Eyüp Yalur / Yazarın diğer makaleleri için tıklayınız
“Kendi adımıza düşünemiyorsak,
otoriteyi sorgulamak istemiyorsak,
o halde güç sahiplerinin elinde oyun hamuruna döneriz”…
Carl SAGAN
Cumhuriyetin çeşitli tanımları vardır. Herkes kendine göre tanımlar. Devleti idare edenlerin seçimle iş başına geldiği yönetim şekline cumhuriyet denir. Hak ve özgürlükler düzenidir. Kendi kendini yönetme, kendi geleceğine sahip çıkma anlayışıdır. Her türlü baskı, hegemonya ve tahakkümü reddetmektir. Bir özgürlükler düzenidir.
Cumhuriyeti ilan eden ülkeler cumhuriyeti, iç ve dış güçlerin getirmiş oldukları tahakküm, hegemonya, baskıdan kurtulma çabası olarak görmüşlerdir. Bu da şunu gösteriyor ki başka halkları tahakküm, hegemonya, baskı altında tutan rejimlerin adı demokratik cumhuriyet olamaz.
Olsa olsa Türkiye, İran, Venezüella, Çin Halk Cumhuriyeti gibi cumhuriyet anlayışları olur.

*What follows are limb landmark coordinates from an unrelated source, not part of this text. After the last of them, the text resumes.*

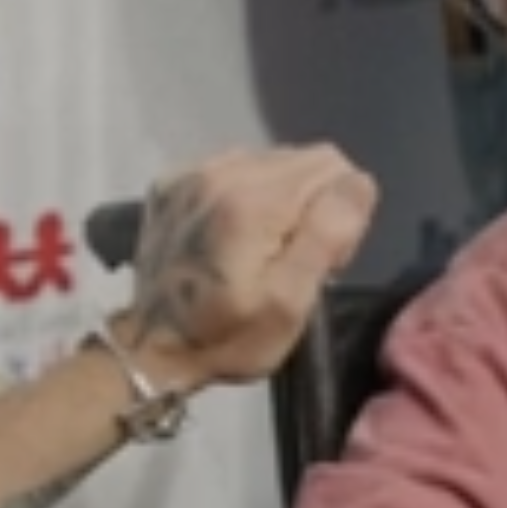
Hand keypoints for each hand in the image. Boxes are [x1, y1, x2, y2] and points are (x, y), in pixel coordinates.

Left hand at [112, 145, 378, 392]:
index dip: (341, 214)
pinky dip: (246, 193)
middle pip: (304, 158)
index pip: (332, 167)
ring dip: (281, 198)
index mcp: (252, 202)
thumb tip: (356, 183)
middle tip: (291, 258)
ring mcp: (190, 172)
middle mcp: (220, 172)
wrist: (150, 349)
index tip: (321, 260)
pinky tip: (233, 234)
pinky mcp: (172, 180)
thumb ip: (326, 237)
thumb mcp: (289, 305)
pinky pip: (235, 166)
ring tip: (262, 247)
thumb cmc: (227, 338)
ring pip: (272, 160)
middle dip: (314, 203)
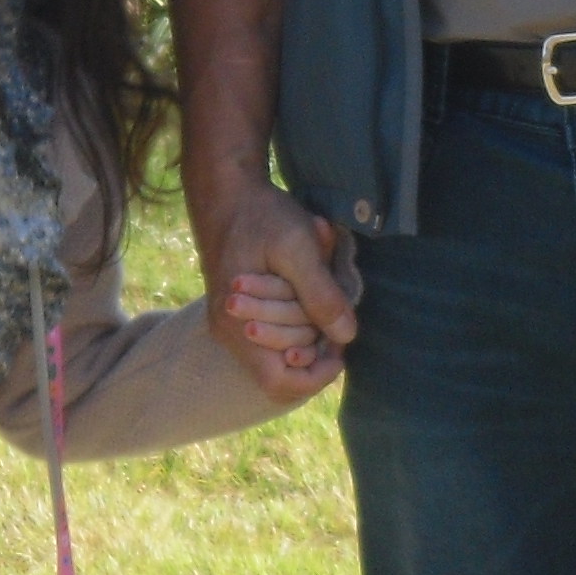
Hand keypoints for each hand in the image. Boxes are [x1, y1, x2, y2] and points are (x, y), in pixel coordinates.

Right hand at [199, 183, 355, 397]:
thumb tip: (348, 335)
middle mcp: (230, 332)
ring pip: (282, 350)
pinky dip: (298, 316)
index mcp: (237, 324)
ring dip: (309, 327)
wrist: (227, 190)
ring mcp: (233, 323)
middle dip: (317, 343)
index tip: (341, 346)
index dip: (317, 375)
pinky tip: (306, 287)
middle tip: (334, 307)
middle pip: (287, 368)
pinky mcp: (241, 311)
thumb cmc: (260, 216)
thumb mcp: (297, 248)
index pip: (280, 384)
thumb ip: (321, 294)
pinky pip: (275, 332)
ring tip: (318, 287)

Cumhuriyet rejimleri bağımsızlıkçıdırlar. Kendi bağımsızlıkları kadar başkalarının bağımsızlıklarını da savunurlar. Başka halkları terörize etmezler.
Sömürge karşıtı ve tam bağımsızlıkçıdırlar.

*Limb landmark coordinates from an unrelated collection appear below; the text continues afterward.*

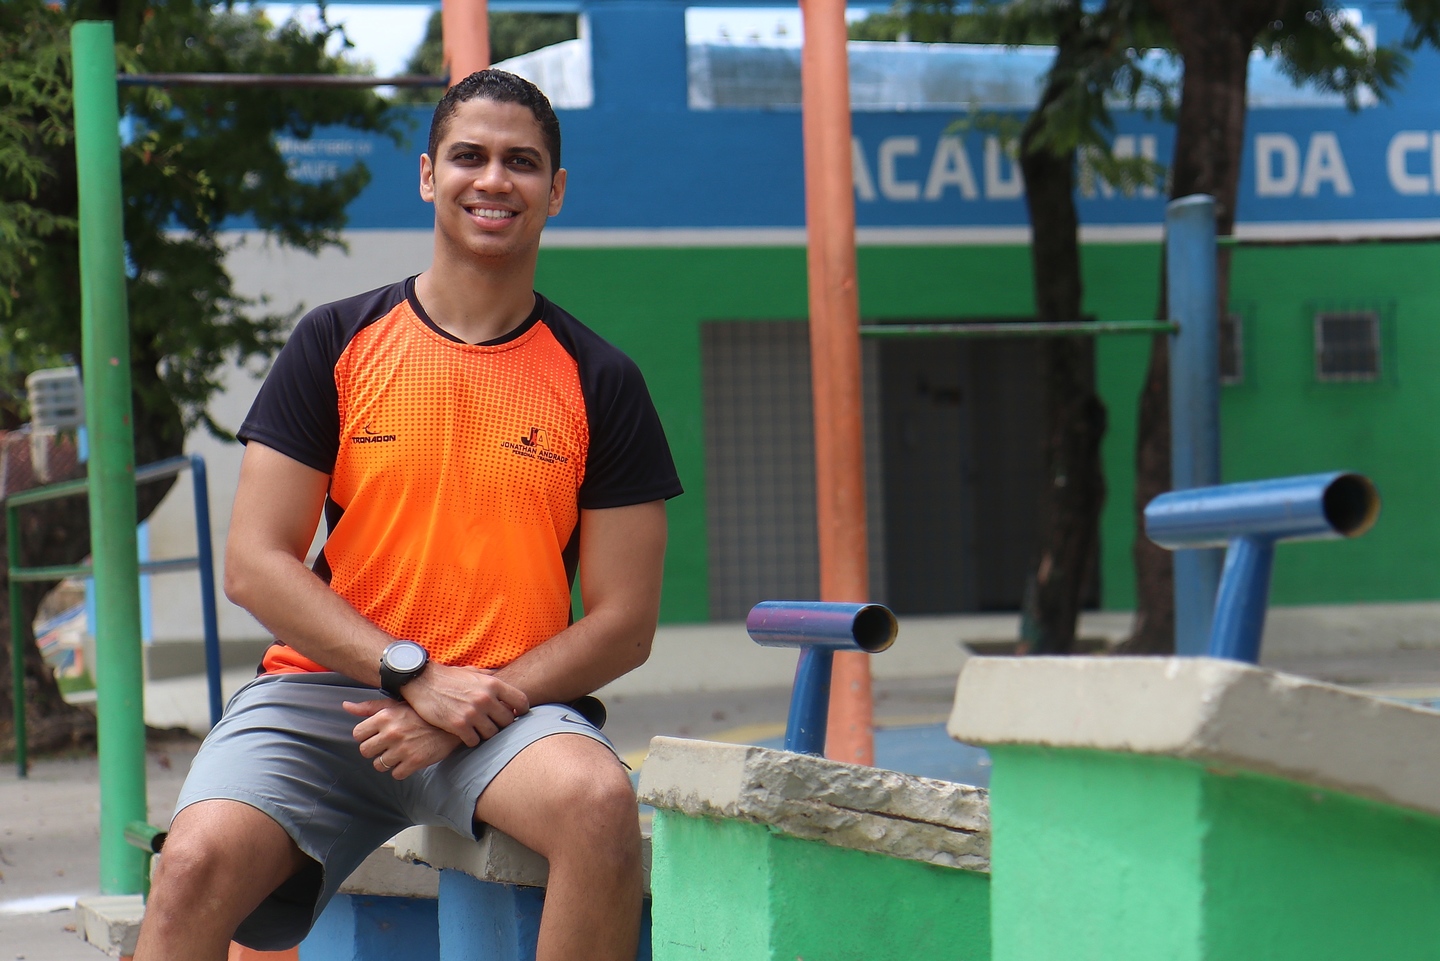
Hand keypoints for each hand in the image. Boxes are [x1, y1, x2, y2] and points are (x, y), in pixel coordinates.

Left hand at [343, 697, 462, 778]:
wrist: (451, 725)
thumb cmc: (421, 714)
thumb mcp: (396, 705)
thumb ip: (369, 707)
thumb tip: (345, 706)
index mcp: (385, 716)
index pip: (358, 734)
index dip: (366, 736)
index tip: (376, 735)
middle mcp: (391, 732)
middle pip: (365, 751)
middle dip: (375, 750)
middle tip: (388, 745)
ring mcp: (402, 748)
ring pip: (379, 765)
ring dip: (387, 761)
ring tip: (399, 752)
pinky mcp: (414, 762)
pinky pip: (396, 774)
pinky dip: (401, 769)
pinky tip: (409, 759)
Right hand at [399, 664, 529, 746]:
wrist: (421, 680)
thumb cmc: (447, 676)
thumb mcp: (472, 671)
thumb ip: (489, 676)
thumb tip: (502, 677)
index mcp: (493, 684)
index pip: (521, 701)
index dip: (522, 711)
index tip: (516, 715)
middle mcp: (486, 698)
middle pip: (508, 721)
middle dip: (502, 725)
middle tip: (493, 725)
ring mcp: (472, 713)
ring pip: (492, 734)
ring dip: (486, 734)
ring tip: (478, 731)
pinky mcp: (459, 725)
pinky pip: (474, 741)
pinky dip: (471, 740)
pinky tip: (465, 735)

Başka halkları zoraki esaret altında tutmaz, sömürmez, tam bağımsızlığını savunurlar.
Demokratik bir cumhuriyetin yöneticileri kürsüye çıkıp cumhuriyetin kimsesizlerin kimsesi olduğunu, bir erdem olduğunu, demokrasi rejimi olduğu gibi içi boş sloganik kavramlarla siyasi nutuklar atmazlar, halk bu meziyetleri yaşayarak görür.

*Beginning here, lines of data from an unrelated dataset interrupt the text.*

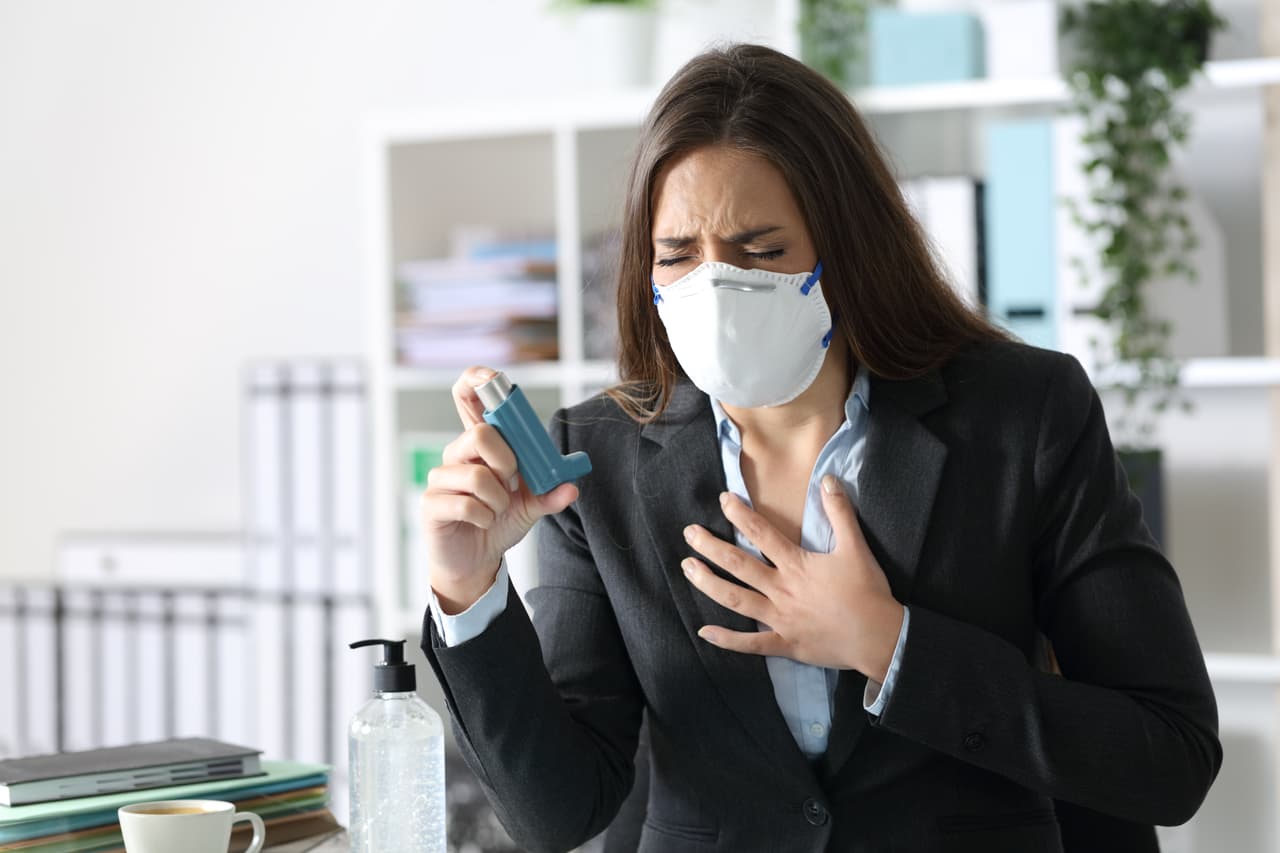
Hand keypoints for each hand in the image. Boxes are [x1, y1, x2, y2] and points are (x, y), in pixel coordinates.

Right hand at [422, 366, 578, 613]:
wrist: (476, 562)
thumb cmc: (498, 523)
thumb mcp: (531, 507)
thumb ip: (550, 493)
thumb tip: (572, 486)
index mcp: (480, 445)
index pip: (468, 398)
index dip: (476, 380)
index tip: (493, 377)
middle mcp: (457, 454)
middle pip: (480, 435)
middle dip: (506, 462)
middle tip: (511, 484)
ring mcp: (441, 478)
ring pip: (477, 475)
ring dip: (498, 501)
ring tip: (495, 511)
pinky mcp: (431, 503)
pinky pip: (466, 503)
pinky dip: (484, 517)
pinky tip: (481, 523)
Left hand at [681, 474, 904, 681]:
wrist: (879, 636)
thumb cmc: (868, 591)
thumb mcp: (856, 547)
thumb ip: (840, 512)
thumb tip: (828, 479)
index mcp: (797, 565)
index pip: (762, 535)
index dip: (741, 515)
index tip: (723, 500)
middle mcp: (782, 590)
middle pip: (739, 565)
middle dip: (711, 547)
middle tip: (689, 534)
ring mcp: (780, 619)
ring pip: (736, 600)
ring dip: (709, 584)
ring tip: (688, 569)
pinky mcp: (785, 644)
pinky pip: (750, 644)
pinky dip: (727, 640)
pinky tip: (704, 632)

Cumhuriyet rejimleri bu meziyetlerinden uzaklaşınca, değerler erozyonuna uğrar ve miadını tamamlayınca ya kaosa sürüklenir, yada Orta Doğu monarşisi, diktatörlük gibi anti demokratik rejimler türer ya da Fransa’da, İspanya’da olduğu gibi demokratikleşerek ikinci cumhuriyet rejimine geçilir. Bugün Fransa’da Beşinci Parlamenter Cumhuriyet dönemi yaşanıyor. Ama Fransa’da ya da İspanya’da cumhuriyet rejimi yıkılmadı daha da demokratikleşti ve güçlendirildi.
Jean Paul Sartre,1964 yılında kendisine verilen Nobel Edebiyat Ödülü’nü, kapitalist sistemin verdiği ödülü almayacağını söyleyerek, reddetti.
Fransa’nın işgali altında bulunan Cezayir’de işgale karşı ayaklanmalar başladı ve bu ayaklanmalar gittikçe bağımsızlık savaşına dönüştü.
Jean Paul Sartre Paris sokaklarında Fransa’nın işgalini kınayan bildiriler dağıttı gösterilere önderlik etti. Ama “vatan haini” damgası yemedi.
Hükümet üyeleri, Sartre’a ve gösterinin önderlerine gözdağı verilmesi önerisini getirdiler, De Gaulle bu öneriyi reddetti. Öneriyi getirenlere “Sartre Fransa’dır”
“Sartre’a ceza vermek Fransa’ya ceza vermektir” dedi.
İşte Türkiye’deki Cumhuriyet rejiminde yaşanan siyasi istikrarsızlık, demokrasiden, insan haklarından, şeffaflıktan, liyakatten, ehliyetten, bağımsız yargı gibi demokratik kavramlardan fersah fersah uzaklaştı. Yasama işlevsiz, yürütme tek adamda, yargı siyasallaştı. Denge denetleme mekanizması bozuldu. Özgür basın susturuldu. Anayasa yok hükmündedir. Bunun için eşitlikçi, demokratik ikinci cumhuriyet ülkeye farzdır.
Sonuç olarak ikinci cumhuriyet için şartlar olgunlaşmış, cumhuriyet ya faşizme doğru ya da ikinci cumhuriyete doğru yol alacak.
İkinci Cumhuriyet için demokratik bir lider yok, ülkede bir Jean Paul Sartre bir de Charles de Gaulle eksik.